L'armée israélienne a appelé samedi soir les habitants d'une zone proche du poste-frontière d'Al-Masnaa, à la frontière syro-libanaise, à évacuer, affirmant que le site était utilisé par le Hezbollah.
«En raison de l'utilisation du poste-frontière d'Al-Masnaa par le Hezbollah à des fins militaires et pour le transfert d'équipements de combat, l'armée israélienne prévoit de mener des frappes sur ce site dans un avenir proche», a déclaré sur X un porte-parole en langue arabe de l'armée, Avichay Adraee.
Il a appelé «toutes les personnes» se trouvant à proximité du poste-frontière «à évacuer immédiatement».
L'armée israélienne mène des frappes au Liban et a lancé une offensive terrestre dans le sud de ce pays depuis le 2 mars, date à laquelle le Hezbollah est entré en guerre contre Israël qui a attaqué avec les États-Unis son allié iranien.
Une source sécuritaire libanaise au poste-frontière de Masnaa a déclaré à l'AFP que le passage était en train d'être évacué «à la suite de la menace israélienne».
En Syrie, le directeur des relations publiques de l’Autorité générale des ports et des douanes, Mazen Aloush, a indiqué que le passage, connu côté syrien sous le nom de Jdeidet Yabous, était «exclusivement destiné à un usage civil et n'est utilisé à aucune fin militaire».
M. Aloush a cependant ajouté que «par souci pour la sécurité des voyageurs, la circulation à travers le poste-frontière sera temporairement suspendue jusqu'à ce que tout risque potentiel disparaisse».
Le poste-frontière de Masnaa est le principal point de passage entre le Liban et la Syrie, ce qui en fait une route commerciale essentielle pour les deux pays et la principale porte d'accès terrestre du Liban vers le reste de la région.

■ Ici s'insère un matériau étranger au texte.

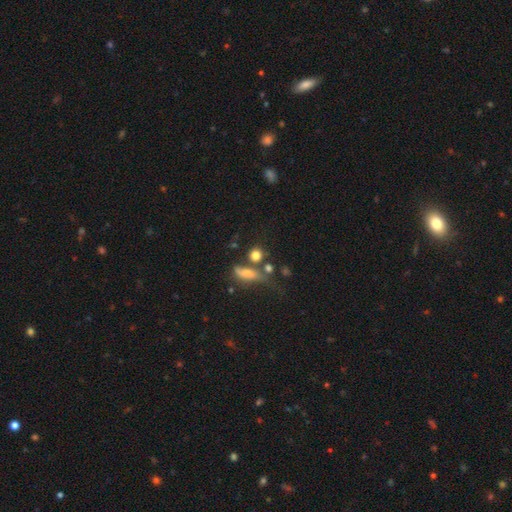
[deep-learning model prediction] Smooth or featured? Predicted: smooth (p=0.76). How rounded? Predicted: round (p=0.77). Merging? Predicted: none (p=0.56).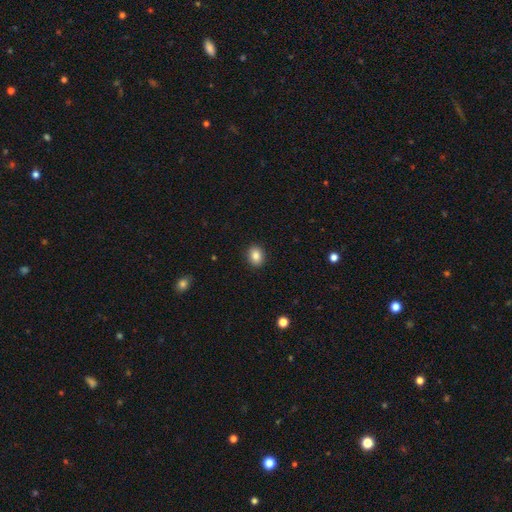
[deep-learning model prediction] Overall: smooth (85%). How rounded: round (51%; in between 48%). Merging: none (91%).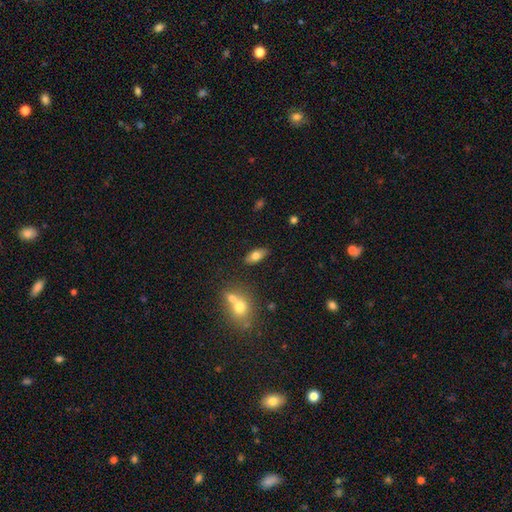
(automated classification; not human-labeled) A smooth galaxy with no disk features (72%) that is in between round and cigar-shaped (83%).

Vote fractions:
- Smooth or featured? smooth: 72% / featured or disk: 20% / star or artifact: 8%
- How rounded? in between: 83% / cigar-shaped: 13% / round: 4%
- Merging? none: 83% / minor disturbance: 10% / merger: 5% / major disturbance: 3%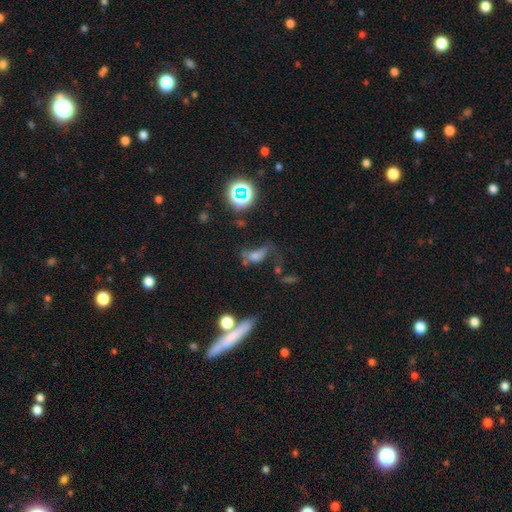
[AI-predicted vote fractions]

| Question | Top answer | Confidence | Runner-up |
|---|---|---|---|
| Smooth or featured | smooth | 45% | featured or disk (31%) |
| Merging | major disturbance | 41% | none (26%) |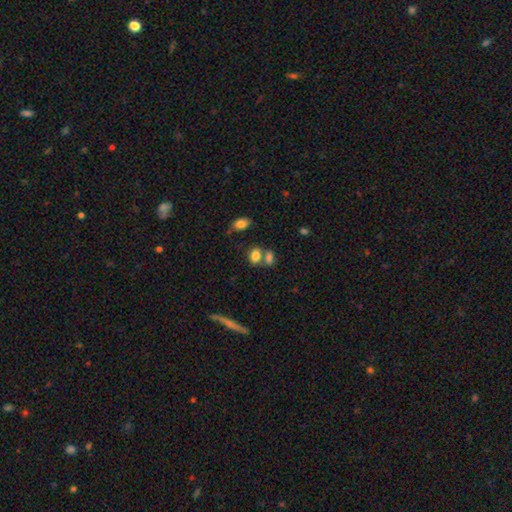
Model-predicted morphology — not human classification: Smooth or featured? Predicted: smooth (p=0.80). How rounded? Predicted: in between (p=0.75). Merging? Predicted: none (p=0.46).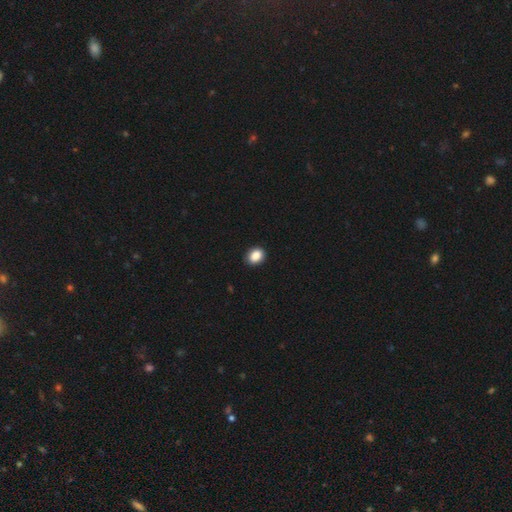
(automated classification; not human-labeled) Overall: smooth (88%). How rounded: in between (63%; round 36%). Merging: none (90%).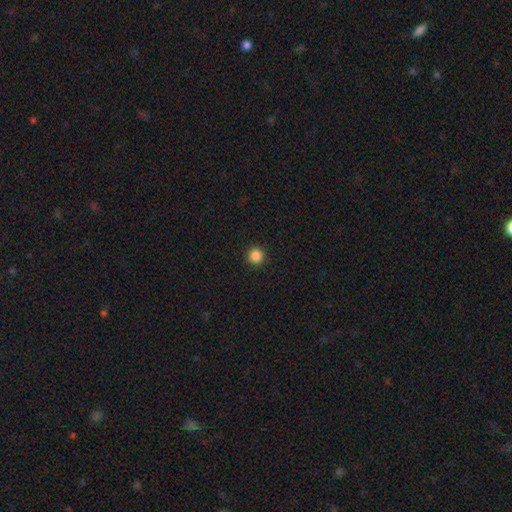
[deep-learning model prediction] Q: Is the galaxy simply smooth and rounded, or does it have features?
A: smooth — 86%.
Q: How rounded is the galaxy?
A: round — 96%.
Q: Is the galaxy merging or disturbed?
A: none — 93%.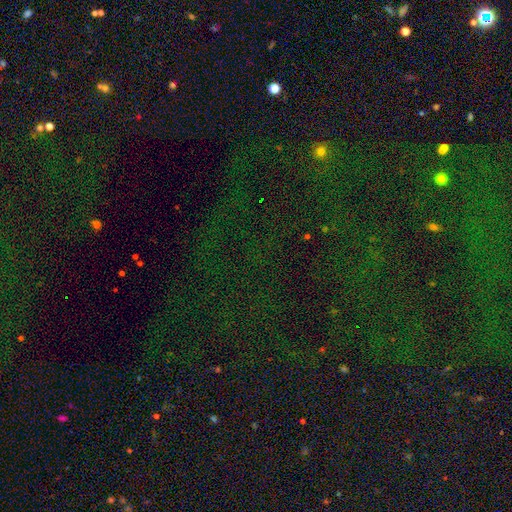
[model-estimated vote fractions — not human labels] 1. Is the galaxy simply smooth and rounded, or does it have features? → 82% star or artifact, 11% smooth, 7% featured or disk.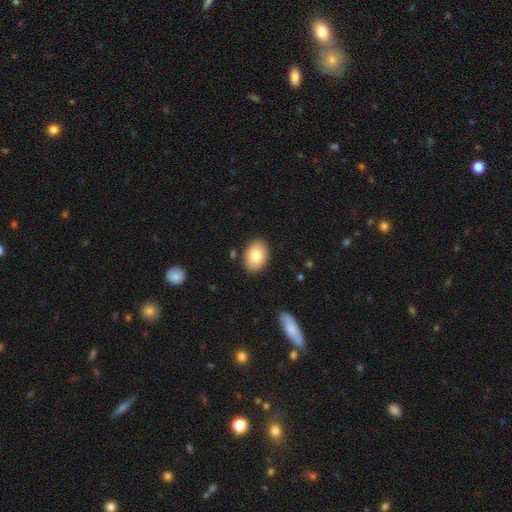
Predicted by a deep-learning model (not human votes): This appears to be a smooth galaxy with no disk features (79%) that is in between round and cigar-shaped (78%). Merging: none (88%).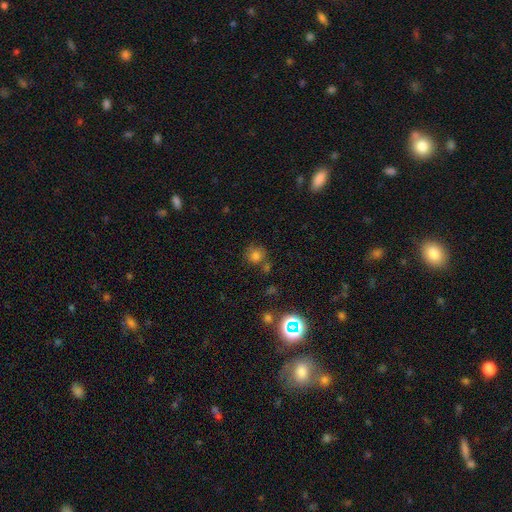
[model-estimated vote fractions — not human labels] smooth-or-featured: smooth: 75% | star or artifact: 17% | featured or disk: 8%
  how-rounded: round: 88% | in between: 11% | cigar-shaped: 1%
  merging: none: 67% | minor disturbance: 14% | merger: 13% | major disturbance: 5%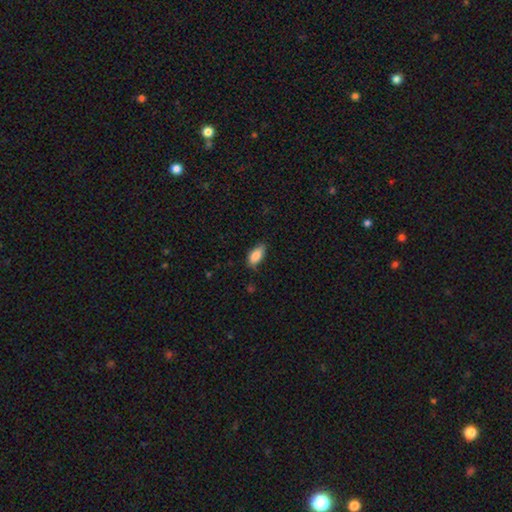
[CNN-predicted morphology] A smooth galaxy with no disk features (87%) that is in between round and cigar-shaped (90%).

Vote fractions:
- Smooth or featured? smooth: 87% / star or artifact: 7% / featured or disk: 6%
- How rounded? in between: 90% / cigar-shaped: 7% / round: 3%
- Merging? none: 74% / minor disturbance: 21% / major disturbance: 4% / merger: 1%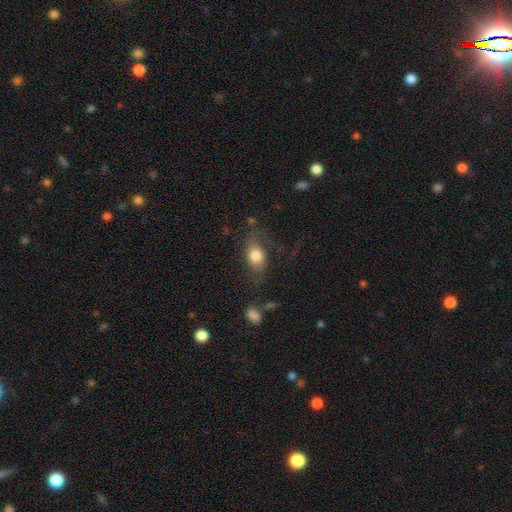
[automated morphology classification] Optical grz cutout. It shows a smooth galaxy with no disk features (65%) that is in between round and cigar-shaped (78%). Merging: none (51%).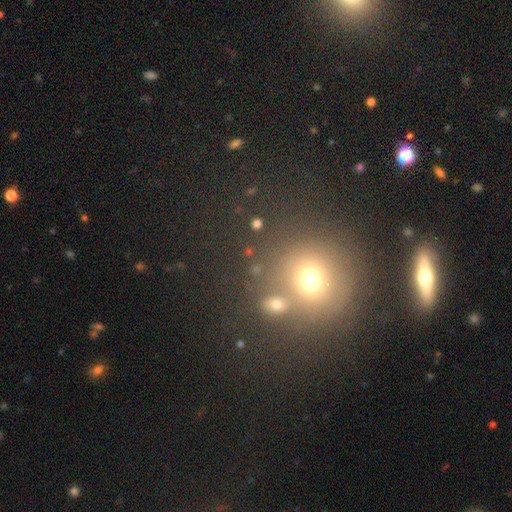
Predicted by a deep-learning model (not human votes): Morphology: type=smooth (56%); roundness=round (87%); merging=none (67%).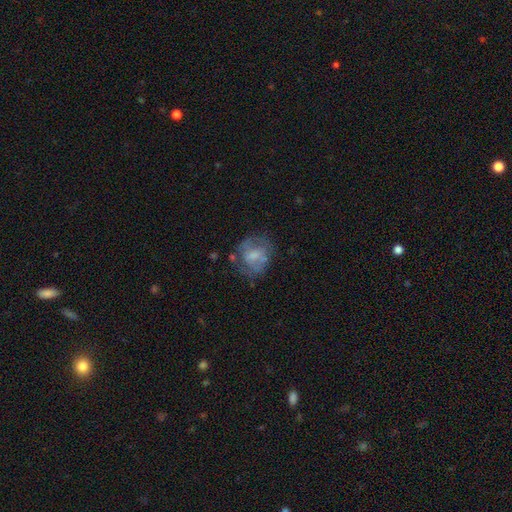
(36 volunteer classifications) Q: Smooth or featured?
A: smooth (58%); runner-up: featured or disk (42%)
Q: How rounded?
A: round (67%); runner-up: in between (33%)
Q: Merging?
A: none (44%); runner-up: minor disturbance (25%)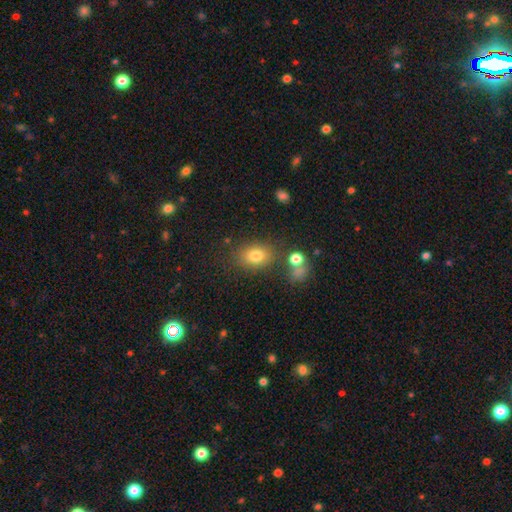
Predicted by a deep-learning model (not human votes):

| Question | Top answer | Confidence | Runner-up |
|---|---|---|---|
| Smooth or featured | smooth | 78% | star or artifact (12%) |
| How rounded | in between | 68% | round (31%) |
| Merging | none | 75% | minor disturbance (13%) |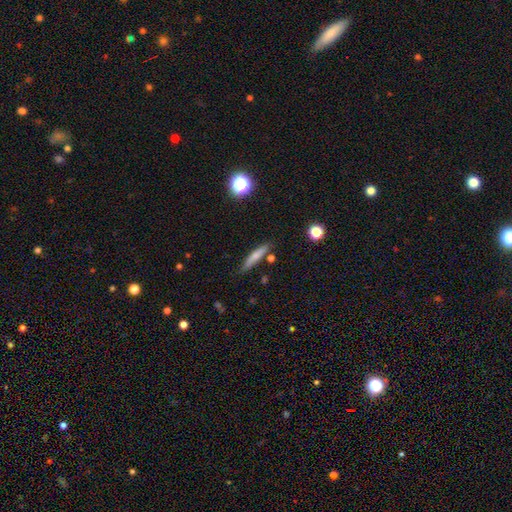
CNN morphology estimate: A smooth galaxy with no disk features (65%) that is cigar-shaped (88%).

Vote fractions:
- Smooth or featured? smooth: 65% / featured or disk: 27% / star or artifact: 8%
- How rounded? cigar-shaped: 88% / in between: 10% / round: 2%
- Merging? none: 78% / minor disturbance: 15% / merger: 5% / major disturbance: 3%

Israël avait déjà frappé ce passage le 4 octobre 2024, lors de sa précédente guerre avec le Hezbollah.
Fayez Rasamny rejette les allégations de contrebande
Le ministre des Travaux publics et des Transports, Fayez Rasamny, a intensifié ses efforts pour suivre l’évolution de la situation au poste-frontière de Masnaa. Ces contacts ont conduit à l’adoption de mesures préventives rapides afin d’assurer la sécurité du transit et de limiter les risques liés à la concentration de camions dans la zone. Il a par ailleurs insisté sur le fait que le poste-frontière de Masnaa est placé sous un contrôle strict des services de sécurité libanais, avec des opérations de contrôle minutieux, utilisant notamment des scanners. Il a démenti toute allégation de contrebande, en particulier d’armes, assurant qu’elles ne reposent sur aucun élément concret.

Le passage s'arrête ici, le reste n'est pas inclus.